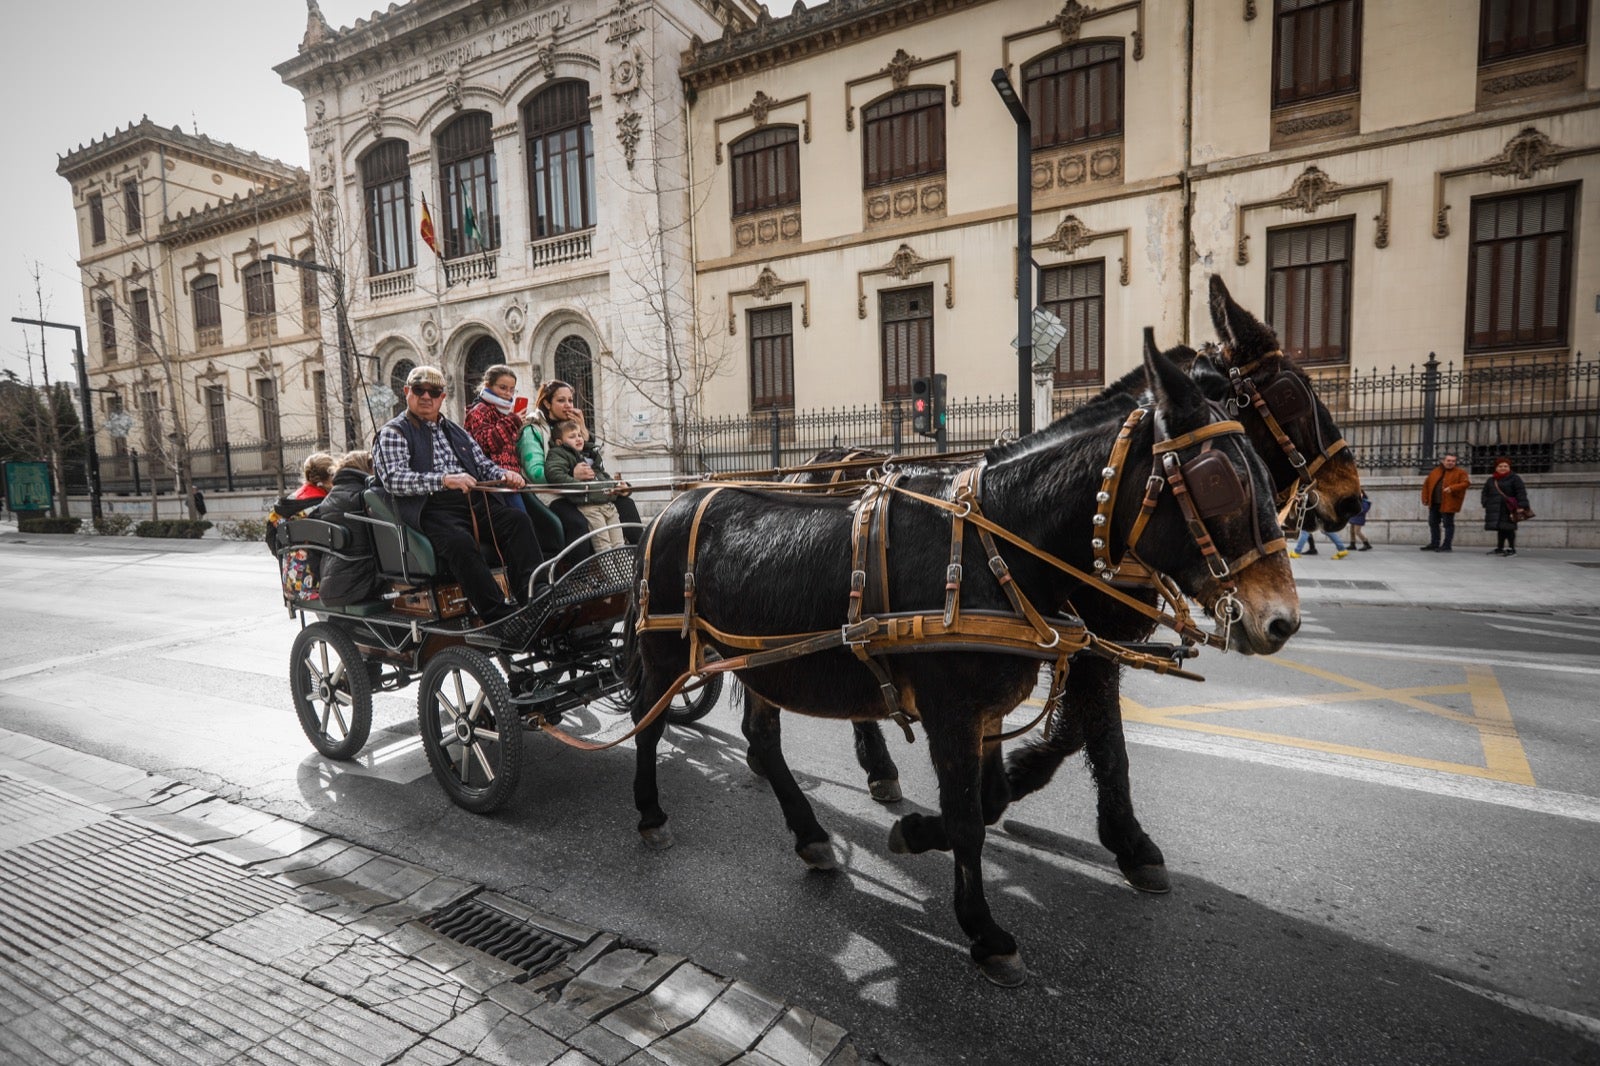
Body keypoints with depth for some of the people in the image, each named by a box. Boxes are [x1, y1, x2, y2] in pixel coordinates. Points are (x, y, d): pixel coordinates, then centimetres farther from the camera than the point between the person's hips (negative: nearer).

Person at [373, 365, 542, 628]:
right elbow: (393, 479, -6)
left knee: (518, 519, -24)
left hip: (475, 501, 6)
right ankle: (501, 616, -38)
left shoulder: (456, 431, 30)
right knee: (460, 542, -36)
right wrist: (444, 480, -20)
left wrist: (504, 475, 2)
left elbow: (484, 466, 27)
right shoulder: (393, 432, 11)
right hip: (433, 509, -5)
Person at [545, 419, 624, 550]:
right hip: (588, 505, -8)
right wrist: (579, 484, -21)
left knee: (618, 545, 2)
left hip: (607, 502, 8)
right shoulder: (558, 454, 3)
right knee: (604, 547, -14)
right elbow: (552, 473, -17)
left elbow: (604, 475, 37)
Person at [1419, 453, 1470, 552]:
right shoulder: (1435, 472, 11)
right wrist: (1425, 497, 10)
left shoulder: (1460, 473, -2)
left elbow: (1466, 483, -14)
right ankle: (1434, 544, 23)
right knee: (1433, 523, 13)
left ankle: (1446, 545, 3)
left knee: (1448, 524, -2)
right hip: (1434, 503, 6)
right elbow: (1426, 484, 16)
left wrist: (1452, 488, -28)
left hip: (1448, 503, -6)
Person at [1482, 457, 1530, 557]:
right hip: (1495, 509, 5)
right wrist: (1486, 504, 5)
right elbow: (1485, 493, 19)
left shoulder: (1514, 479, 0)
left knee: (1508, 528, -6)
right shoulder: (1490, 481, 16)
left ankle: (1511, 549, 0)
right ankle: (1499, 548, 18)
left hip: (1508, 509, -5)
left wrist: (1521, 506, -17)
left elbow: (1521, 493, -8)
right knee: (1499, 528, 11)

+ + + +

Task statement: Recast every line from the one containing "left hip: (475, 501, 6)" through the end of the entries, both included, as a Markdown table with columns Row and Content. Leave out blank lines.

Answer section:
| Row | Content |
|---|---|
| 1 | left hip: (475, 501, 6) |
| 2 | right ankle: (501, 616, -38) |
| 3 | left shoulder: (456, 431, 30) |
| 4 | right knee: (460, 542, -36) |
| 5 | right wrist: (444, 480, -20) |
| 6 | left wrist: (504, 475, 2) |
| 7 | left elbow: (484, 466, 27) |
| 8 | right shoulder: (393, 432, 11) |
| 9 | right hip: (433, 509, -5) |
| 10 | Person at [545, 419, 624, 550]: |
| 11 | right hip: (588, 505, -8) |
| 12 | right wrist: (579, 484, -21) |
| 13 | left knee: (618, 545, 2) |
| 14 | left hip: (607, 502, 8) |
| 15 | right shoulder: (558, 454, 3) |
| 16 | right knee: (604, 547, -14) |
| 17 | right elbow: (552, 473, -17) |
| 18 | left elbow: (604, 475, 37) |
| 19 | Person at [1419, 453, 1470, 552]: |
| 20 | right shoulder: (1435, 472, 11) |
| 21 | right wrist: (1425, 497, 10) |
| 22 | left shoulder: (1460, 473, -2) |
| 23 | left elbow: (1466, 483, -14) |
| 24 | right ankle: (1434, 544, 23) |
| 25 | right knee: (1433, 523, 13) |
| 26 | left ankle: (1446, 545, 3) |
| 27 | left knee: (1448, 524, -2) |
| 28 | right hip: (1434, 503, 6) |
| 29 | right elbow: (1426, 484, 16) |
| 30 | left wrist: (1452, 488, -28) |
| 31 | left hip: (1448, 503, -6) |
| 32 | Person at [1482, 457, 1530, 557]: |
| 33 | right hip: (1495, 509, 5) |
| 34 | right wrist: (1486, 504, 5) |
| 35 | right elbow: (1485, 493, 19) |
| 36 | left shoulder: (1514, 479, 0) |
| 37 | left knee: (1508, 528, -6) |
| 38 | right shoulder: (1490, 481, 16) |
| 39 | left ankle: (1511, 549, 0) |
| 40 | right ankle: (1499, 548, 18) |
| 41 | left hip: (1508, 509, -5) |
| 42 | left wrist: (1521, 506, -17) |
| 43 | left elbow: (1521, 493, -8) |
| 44 | right knee: (1499, 528, 11) |